Lobbying, think tanks, campagnes de désinformation massives… Aux États-Unis, l’industrie des énergies fossiles a depuis longtemps su faire feu de tout bois. Cet art consommé de la défense de ses intérêts, elle est aussi parvenue à le raffiner dans le champ politique, grâce à un Parti républicain lui étant aujourd’hui pleinement dévoué. Et depuis l'accession, en janvier 2025, de Donald Trump à la Maison-Blanche, il n’est pas près d’y avoir de l’eau dans le gaz.

Analyse

texte VINCENT GAUTIER

La solennité du moment est amoindrie par la distance, pandémie de Covid-19 oblige. L'audition se déroulant ce jeudi 28 octobre 2021 au Capitole a pourtant une portée historique. Pour la première fois, les élus de la Chambre des représentants passent les patrons des géants du pétrole et du gaz sur le gril. Ils les somment de s’expliquer sur le rôle joué par leurs entreprises dans des campagnes de désinformation visant à minimiser l’impact de leurs activités sur le changement climatique. Face à eux, par écrans interposés, les PDG de Shell, ExxonMobil, BP et Chevron, soit mille milliards de dollars de chiffre d’affaires annuel qui les contemplent. Sont-ils prêts à jurer de ne plus faire du lobbying contre les mesures visant à réduire les émissions de gaz à effet de serre ? À ordonner à leur association, l’American Petroleum Institute, de ne plus financer de publicités pour débiner les véhicules électriques ? Sur ces questions, le quatuor reste silencieux.

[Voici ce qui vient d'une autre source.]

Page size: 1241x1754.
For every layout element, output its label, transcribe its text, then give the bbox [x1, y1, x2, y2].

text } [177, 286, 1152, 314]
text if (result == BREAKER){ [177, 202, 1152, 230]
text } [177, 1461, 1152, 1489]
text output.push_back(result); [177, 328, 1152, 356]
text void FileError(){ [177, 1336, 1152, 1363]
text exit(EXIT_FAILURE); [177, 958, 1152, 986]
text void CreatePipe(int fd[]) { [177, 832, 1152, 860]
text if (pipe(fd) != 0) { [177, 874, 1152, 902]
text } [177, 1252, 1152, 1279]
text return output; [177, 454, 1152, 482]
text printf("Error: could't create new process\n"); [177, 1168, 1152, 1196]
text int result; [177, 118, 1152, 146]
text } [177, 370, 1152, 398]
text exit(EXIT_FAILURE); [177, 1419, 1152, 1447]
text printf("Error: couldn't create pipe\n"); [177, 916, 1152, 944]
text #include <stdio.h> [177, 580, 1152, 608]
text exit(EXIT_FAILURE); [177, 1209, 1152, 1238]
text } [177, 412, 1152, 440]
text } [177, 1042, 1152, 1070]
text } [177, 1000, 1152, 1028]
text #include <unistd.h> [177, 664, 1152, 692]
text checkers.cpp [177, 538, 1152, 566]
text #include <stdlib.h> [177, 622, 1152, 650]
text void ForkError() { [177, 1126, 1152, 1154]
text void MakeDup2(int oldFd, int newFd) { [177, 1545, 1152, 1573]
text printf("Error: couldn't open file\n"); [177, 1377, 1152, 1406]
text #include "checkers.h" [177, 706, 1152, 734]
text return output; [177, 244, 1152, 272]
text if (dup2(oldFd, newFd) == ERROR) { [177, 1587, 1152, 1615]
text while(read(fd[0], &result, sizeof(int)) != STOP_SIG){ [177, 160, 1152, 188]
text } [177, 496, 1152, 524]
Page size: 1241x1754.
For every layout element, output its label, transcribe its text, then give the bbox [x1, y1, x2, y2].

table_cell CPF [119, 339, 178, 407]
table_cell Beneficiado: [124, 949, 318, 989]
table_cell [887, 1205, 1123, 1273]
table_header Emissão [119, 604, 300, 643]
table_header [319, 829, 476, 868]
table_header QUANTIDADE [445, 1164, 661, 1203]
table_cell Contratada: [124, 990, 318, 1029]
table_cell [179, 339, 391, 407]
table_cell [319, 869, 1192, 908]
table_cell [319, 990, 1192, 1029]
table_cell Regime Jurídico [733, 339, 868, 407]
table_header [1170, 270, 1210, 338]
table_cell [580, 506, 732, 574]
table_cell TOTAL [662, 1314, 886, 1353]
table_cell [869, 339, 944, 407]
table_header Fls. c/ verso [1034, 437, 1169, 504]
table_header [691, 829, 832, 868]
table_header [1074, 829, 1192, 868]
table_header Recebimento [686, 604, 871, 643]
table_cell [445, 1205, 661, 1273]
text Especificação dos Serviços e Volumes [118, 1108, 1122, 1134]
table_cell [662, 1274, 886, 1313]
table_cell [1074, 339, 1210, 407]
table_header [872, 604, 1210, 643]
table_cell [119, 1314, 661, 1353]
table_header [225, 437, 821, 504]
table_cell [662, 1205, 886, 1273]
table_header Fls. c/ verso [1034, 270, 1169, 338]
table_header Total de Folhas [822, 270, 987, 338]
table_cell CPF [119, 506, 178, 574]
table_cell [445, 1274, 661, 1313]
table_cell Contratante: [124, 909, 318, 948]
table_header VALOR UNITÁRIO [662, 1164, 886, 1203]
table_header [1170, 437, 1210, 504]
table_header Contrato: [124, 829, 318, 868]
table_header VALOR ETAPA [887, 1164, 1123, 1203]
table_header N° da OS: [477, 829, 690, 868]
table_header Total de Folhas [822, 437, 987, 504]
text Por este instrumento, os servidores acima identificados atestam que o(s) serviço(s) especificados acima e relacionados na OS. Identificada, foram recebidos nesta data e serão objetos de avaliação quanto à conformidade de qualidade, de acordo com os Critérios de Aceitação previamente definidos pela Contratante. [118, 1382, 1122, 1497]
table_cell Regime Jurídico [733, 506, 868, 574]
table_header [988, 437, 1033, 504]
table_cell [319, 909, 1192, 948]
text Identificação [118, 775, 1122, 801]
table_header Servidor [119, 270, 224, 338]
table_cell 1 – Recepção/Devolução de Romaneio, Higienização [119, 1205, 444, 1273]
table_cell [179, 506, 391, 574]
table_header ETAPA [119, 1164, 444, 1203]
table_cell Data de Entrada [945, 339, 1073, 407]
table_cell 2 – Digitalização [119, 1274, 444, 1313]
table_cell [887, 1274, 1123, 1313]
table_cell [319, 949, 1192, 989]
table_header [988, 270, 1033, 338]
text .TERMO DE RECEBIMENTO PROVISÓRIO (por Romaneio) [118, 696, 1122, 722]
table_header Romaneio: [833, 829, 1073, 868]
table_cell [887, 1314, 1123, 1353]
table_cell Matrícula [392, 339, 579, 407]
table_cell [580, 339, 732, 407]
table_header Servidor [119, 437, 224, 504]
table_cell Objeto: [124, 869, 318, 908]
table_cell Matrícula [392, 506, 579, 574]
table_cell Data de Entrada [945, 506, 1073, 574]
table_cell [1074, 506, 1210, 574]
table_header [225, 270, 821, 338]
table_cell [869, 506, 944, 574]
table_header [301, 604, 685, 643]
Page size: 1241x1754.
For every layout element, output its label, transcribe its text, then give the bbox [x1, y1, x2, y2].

Et, le reste du temps, débite des éléments de langage, en dépit des efforts déployés par les démocrates pour les mettre en difficulté. Pendant ce temps, les républicains membres de la commission parlementaire s’offusquent du traitement inquisitorial infligé aux braves patrons auditionnés. Leur figure de proue, Jim Jordan, élu de l’Ohio et trumpiste devant l’Éternel, trouve tout de même « pénible de voir un élu du Congrès dire aux compagnies pétrolières et gazières américaines de réduire leur activité ». Ce sont, au contraire, des félicitations qui devraient leur être adressées pour avoir extrait pétrole et gaz à un rythme toujours plus soutenu. « Dieu bénisse Chevron d’avoir annoncé qu’ils allaient augmenter leur production », va jusqu’à s’enthousiasmer Jim Jordan.

Une tromperie qui dure

L’audition, qui se sera étendue sur plus de six heures, aura au moins eu cette vertu. Celle de mettre en lumière les vues toujours plus concordantes, pour ne pas dire la collusion, entre un parti républicain débarrassé de toute réserve à l’égard de l’industrie des énergies fossiles et un secteur en guerre contre la moindre mesure allant à l’encontre de ses intérêts. Des intérêts que « Big Oil » a su défendre avec constance et vigueur, quitte à recourir à une batterie de mensonges et leurres. « Pendant plus d’un demi-siècle, Big Oil a trompé le public américain au sujet de son rôle dans la crise climatique, en faisant tout ce qui était en son pouvoir pour que les États-Unis et le monde entier restent dépendants de ses produits polluants », pointait en avril dernier un rapport signé conjointement par des élus démocrates du Sénat et de la Chambre des représentants et s’appuyant sur les auditions d’octobre 2021.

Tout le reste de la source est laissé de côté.